If “bonne chance” has you planning for a French vacation this year, keep in mind that France is brimming with many beautiful gardens worth adding to any getaway itinerary. Need suggestions? Here are four of my favorites.
- Giverny. Claude Monet’s gardens — need I say more? Located just off the banks of the Seine River, 46 miles west of Paris — and easily reachable from the City of Lights by bus, train or even boat — this living inspiration created by one of the founders of French Impressionism is two distinct gardens. The Clos Normand is an annual riot of colors and natural perfumes from mixed flowering plants allowed to playfully stretch, droop and flop from structured Old World rectangular beds. The Water Garden is Monet’s masterpiece of vibrant marginal plants, stately mature trees, still waters and soul-soothing serenity that also showcases his famous Moon Bridge and iconic water lilies. giverny.org/gardens/fcm/visitgb.htm
- Chateau de Valmer. Tucked away in the beautiful Loire Valley in central France, about 140 miles south of Paris, Chateau de Valmer is a vineyard well known for its Vouvray wines. It is also an elegant estate dating to the 1400s featuring well-maintained Italian Renaissance gardens flowing from eight different tiers. Terrace of the Florentine Fountains, High Terrace, Leda’s Terrace, Terrace of the Anduze Vases — these are but a few of the poetic appellations that do justice to the many eye-pleasing planting areas that border this graceful property. chateaudevalmer.com/en
- Chateau de Villandry. While enjoying the delightful sights and sensations of the Loire Valley, why not double your pleasure in garden-gazing? Less than an hour’s drive west from Chateau de Valmer, Villandry is one of France’s most visited historic estates open to the public, and for good reason. This 16th-century retreat is embraced by a dreamscape of meticulously manicured, outstandingly colorful formal Renaissance gardens. My favorite is the Kitchen Garden, which lays out precise patterns with lettuce, chives, cabbages, peppers, carrots, chard, tomatoes, leeks and beets that are corralled by tightly pruned boxwoods. Call it opulent veggie gardening, if you will. chateauvillandry.fr/en
- Villa Ephrussi de Rothschild. With such a dapper name and located on the French Riviera between Nice and Monaco, you would expect full-on fancy, and this garden delivers. Started in the early 1900s, the grounds of this Rothschild estate display nine unique gardens flanking a central pool area. Crunchy gravel paths guide visitors through gardens of varying styles, such as French, Spanish, Florentine, Japanese and Provençal, on a promontory that also offers sweeping vistas of the Mediterranean. Full-on fancy, indeed. villa-ephrussi.com/en
While we’re speaking French, if you are thinking about adding French hydrangeas (Hydrangea macrophylla) to your garden this spring, remember, for typical cultivars, the color of their fancy flowers depends on soil acidity. Prefer a blue hue? Grow these beauties in acidic soil (pH 6 or less), which is a usual given in most Cary gardens. Intense pink blooms can be had in alkaline (pH 7 and higher) growing ground. In neutral soil (pH 6 to 7), these pretties can even shift to purple.

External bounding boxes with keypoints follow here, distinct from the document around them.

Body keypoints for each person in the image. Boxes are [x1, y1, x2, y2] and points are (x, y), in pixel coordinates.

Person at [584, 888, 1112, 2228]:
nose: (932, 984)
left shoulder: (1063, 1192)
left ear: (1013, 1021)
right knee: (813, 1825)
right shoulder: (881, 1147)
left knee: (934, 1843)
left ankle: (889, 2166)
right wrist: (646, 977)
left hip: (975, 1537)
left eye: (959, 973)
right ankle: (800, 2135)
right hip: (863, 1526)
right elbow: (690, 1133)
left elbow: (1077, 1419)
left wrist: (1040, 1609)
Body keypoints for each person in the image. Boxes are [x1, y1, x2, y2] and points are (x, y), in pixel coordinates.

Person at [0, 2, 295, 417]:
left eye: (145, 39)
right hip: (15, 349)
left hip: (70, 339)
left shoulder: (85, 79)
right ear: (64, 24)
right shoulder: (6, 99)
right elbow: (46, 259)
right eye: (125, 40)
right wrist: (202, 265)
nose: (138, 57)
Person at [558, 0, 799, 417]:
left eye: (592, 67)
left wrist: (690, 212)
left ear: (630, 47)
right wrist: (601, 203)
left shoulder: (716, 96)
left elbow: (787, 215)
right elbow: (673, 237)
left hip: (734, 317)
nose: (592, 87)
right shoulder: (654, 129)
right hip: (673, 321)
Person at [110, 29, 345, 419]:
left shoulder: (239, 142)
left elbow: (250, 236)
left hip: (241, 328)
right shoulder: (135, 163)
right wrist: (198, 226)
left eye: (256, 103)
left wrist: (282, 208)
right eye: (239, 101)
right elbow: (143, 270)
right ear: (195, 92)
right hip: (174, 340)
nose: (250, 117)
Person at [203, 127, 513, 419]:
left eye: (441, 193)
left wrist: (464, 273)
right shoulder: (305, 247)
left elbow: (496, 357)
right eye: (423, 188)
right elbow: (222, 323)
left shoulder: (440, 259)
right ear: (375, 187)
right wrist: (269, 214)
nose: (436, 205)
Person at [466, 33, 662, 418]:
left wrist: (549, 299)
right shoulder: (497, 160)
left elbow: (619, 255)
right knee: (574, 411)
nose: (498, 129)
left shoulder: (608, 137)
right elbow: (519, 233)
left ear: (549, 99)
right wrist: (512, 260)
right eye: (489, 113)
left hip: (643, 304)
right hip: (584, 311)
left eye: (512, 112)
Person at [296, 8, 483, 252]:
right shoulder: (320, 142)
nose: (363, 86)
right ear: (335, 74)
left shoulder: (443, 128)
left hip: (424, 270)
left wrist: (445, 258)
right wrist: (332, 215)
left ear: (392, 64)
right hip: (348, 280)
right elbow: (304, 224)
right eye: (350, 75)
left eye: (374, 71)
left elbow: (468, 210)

To increase acidic conditions, mix in sulfur or aluminum sulfate to the planting area, while generous applications of lime around such hydrangeas will put you in the pink. Keep in mind that such color change will take some time, but faster results can be had with potted French hydrangeas.
To Do in the Garden
- If your green thumb is itching to begin growing annual edibles, cool-season favorites such as lettuce, spinach, radishes, onions, kale, potatoes, turnips, mustard greens, cauliflower, broccoli and cabbage can all be planted in the vegetable patch this month.
- Has your lawn mower blade been sharpened in the last two years? Remember: A sharp blade cuts; a dull blade tears, which makes grass more susceptible to diseases.
- For more flower power in the coming summer, early this month, prune woody ornamentals such as abelia, buddleia, althea, crepe myrtle, pomegranate, clethera and vitex that develop blossoms off new growth.
- Easy on the pruners! Not all trees and shrubs will benefit from a shearing this month. Wait to snip early-blooming beauties such as azalea, camellia (Camellia japonica), Carolina jessamine, forsythia, flowering quince, spirea, viburnum, mock orange, weigela and deciduous magnolia until after their flowers have faded.
- Remove winter mulch from around roses and replace with a fresh organic covering for the warm-season growing period to come. A good one-two approach is to spread a layer of compost first and then cover it with shredded hardwood mulch.
- Also rake out the protective winter mulch from hardy perennials and replace with fresh organic material, but be careful not to cover any new growth or basal leaves.
- Celebrate spring with your feathered garden buddies by cleaning debris out of bird houses and giving the bird bath a good scrubbing.